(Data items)

-- Begin --

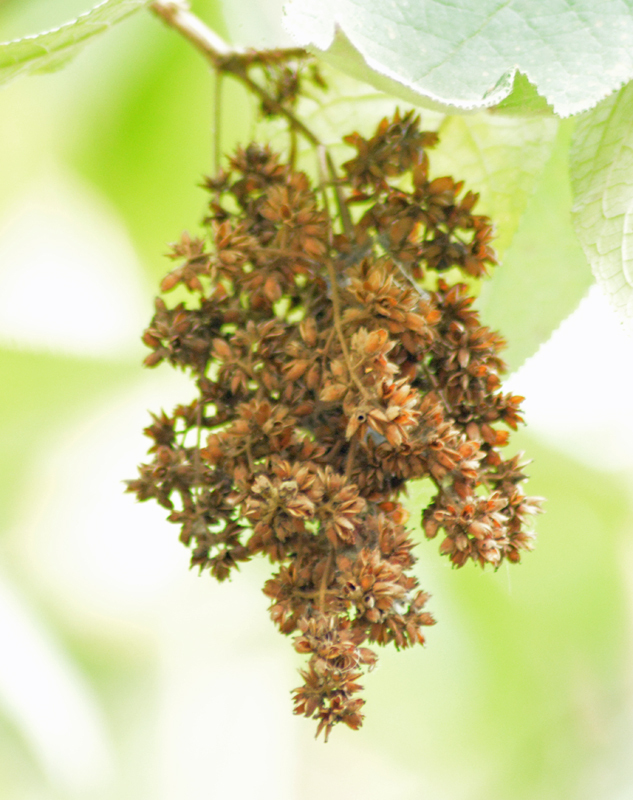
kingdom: Plantae
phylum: Tracheophyta
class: Magnoliopsida
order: Lamiales
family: Scrophulariaceae
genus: Buddleja
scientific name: Buddleja cordata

-- End --

Task instructions. Replace every "scientific name" in the entries above with "species", keep everything else unchanged, and omit the pictures from your answer.

Exercise response.
kingdom: Plantae
phylum: Tracheophyta
class: Magnoliopsida
order: Lamiales
family: Scrophulariaceae
genus: Buddleja
species: Buddleja cordata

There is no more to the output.